SURPLUS EARNINGS OF COUNTY OFFICERS: According to figures which have been furnished the Graphic, it appears that during the four years ending Nov. 30, 1924, the amount of excess salary turned into the circuit clerk, county clerk and sheriff, respectively, totaled the sum of $7,164.42 (in today's values=$107, 460). Following are the figures as furnished by showing receipts and excesses for the three offices named for the four years. W.P. Martin, Circuit Clerk: fees received=$13,286.95; excess salary paid county treasurer, $4,286.95. J.J. Barnes, County Clerk: fees received, $13,355.16; excess salary paid county treasurer, $1,805.99. R.T.McDill, sheriff: fees earned, $8,169.30; excess salary paid county treasurer, 1,071.48. E.L. Davenport, Sheriff, two years, fees received $2,816.35; salary two years, $3,200.00 (People were taxed but not all was paid out.)
NON-HIGH SCHOOL TUITION FEES: The Non-High school district board of Henderson County met at Oquawka as July 10th and audited and allowed tuition bills for pupils residing in the district and attending high school elsewhere as follows: Oquawka-$693.09; Biggsville-$3,529.21; Stronghurst-$1,575.00; Gladstone-$2,304.90; Lomax-$2,662,65; Dallas City-$800.00; Terre Haute-$336.00 and Media-$2442.00. (other schools listed were Rushville, Little York, Seaton, Monmouth, Kirkwood, and Blandinsville).
PARKING ORDINANCE NO.133-Essentially, this is what it said: "It shall be unlawful for any person or persons to leave any motor vehicle parked on Broadway St. between Nichols St. and the Atchison, Topeka and Sant Fe Railway unless said vehicles were parked at the side of the street at an angle of about 45 degrees to the curb, the right side of the vehicle being nearest the curb. Motor vehicles shall not park in sections designated "No Parking" or within 15 feet of a fire hydrant."-effective July 3, 1925. (Has this been repealed?)
HE WAS ROBBED: The driver of a Cannon Ball Motor Transportation Co. bus was relieved of about $30 cash (today's value=$450.00) last Sunday morning at about 12:05 o'clock by two bandits who signaled to bus to stop and boarded it at a point near what is known as the Pape railroad crossing between Monmouth and Kirkwood. After forcing the driver, Fay Stanford, to hand over the cash which he had collected, the bandits put the bus temporarily out of commission by cutting some wires in the motor and the made their escape in an old Ford car which they had in the waiting nearby.

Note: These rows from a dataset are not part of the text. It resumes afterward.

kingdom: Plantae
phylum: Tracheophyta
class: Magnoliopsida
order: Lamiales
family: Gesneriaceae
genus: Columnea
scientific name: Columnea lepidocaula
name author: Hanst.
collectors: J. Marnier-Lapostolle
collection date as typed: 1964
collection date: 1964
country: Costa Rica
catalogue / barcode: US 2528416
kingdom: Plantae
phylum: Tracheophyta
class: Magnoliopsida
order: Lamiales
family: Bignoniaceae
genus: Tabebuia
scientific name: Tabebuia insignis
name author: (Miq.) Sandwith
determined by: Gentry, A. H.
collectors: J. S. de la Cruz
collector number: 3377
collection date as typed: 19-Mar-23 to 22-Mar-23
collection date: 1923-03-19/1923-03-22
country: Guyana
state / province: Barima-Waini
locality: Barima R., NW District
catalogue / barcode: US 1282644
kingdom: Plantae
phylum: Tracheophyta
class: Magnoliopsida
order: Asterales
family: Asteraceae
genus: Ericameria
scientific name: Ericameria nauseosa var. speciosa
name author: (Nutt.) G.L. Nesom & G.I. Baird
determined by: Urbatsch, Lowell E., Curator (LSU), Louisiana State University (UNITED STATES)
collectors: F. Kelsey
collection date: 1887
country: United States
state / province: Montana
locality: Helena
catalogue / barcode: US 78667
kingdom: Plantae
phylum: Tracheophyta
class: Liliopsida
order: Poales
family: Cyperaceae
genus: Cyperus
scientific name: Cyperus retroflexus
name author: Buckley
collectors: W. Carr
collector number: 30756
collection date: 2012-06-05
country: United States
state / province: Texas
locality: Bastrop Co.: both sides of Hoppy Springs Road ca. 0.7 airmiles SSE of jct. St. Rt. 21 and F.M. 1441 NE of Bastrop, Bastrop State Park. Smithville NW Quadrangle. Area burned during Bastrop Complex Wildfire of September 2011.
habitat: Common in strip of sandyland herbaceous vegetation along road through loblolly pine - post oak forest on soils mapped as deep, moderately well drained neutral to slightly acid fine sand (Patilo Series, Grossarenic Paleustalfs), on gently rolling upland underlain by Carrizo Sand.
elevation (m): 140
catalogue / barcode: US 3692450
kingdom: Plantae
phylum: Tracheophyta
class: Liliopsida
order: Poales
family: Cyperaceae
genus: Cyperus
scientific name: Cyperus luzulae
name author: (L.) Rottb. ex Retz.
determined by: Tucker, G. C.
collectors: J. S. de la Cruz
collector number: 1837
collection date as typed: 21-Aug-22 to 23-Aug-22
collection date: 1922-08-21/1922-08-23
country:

Being about midnight hour there were no passengers in the bus at the time of the robbery or a larger haul might have been made. Officers at Monmouth were notified of the occurrence as soon as they could be reached and a hunt for the bandits started. There are little prospects, however of their being caught.
WEATHER REPORT: After several days of intense, sweltering heat during which the mercury has hovered between 90 and 100 in the shade, the cool breeze from the north today is calculated to cause the reflection that after all, Illinois weather, taking it on the whole, is not been of the dry scorching variety which causes vegetation to wither and die. The face of nature never presented a fresher appearance at this time of the year in the locality than it does at the present.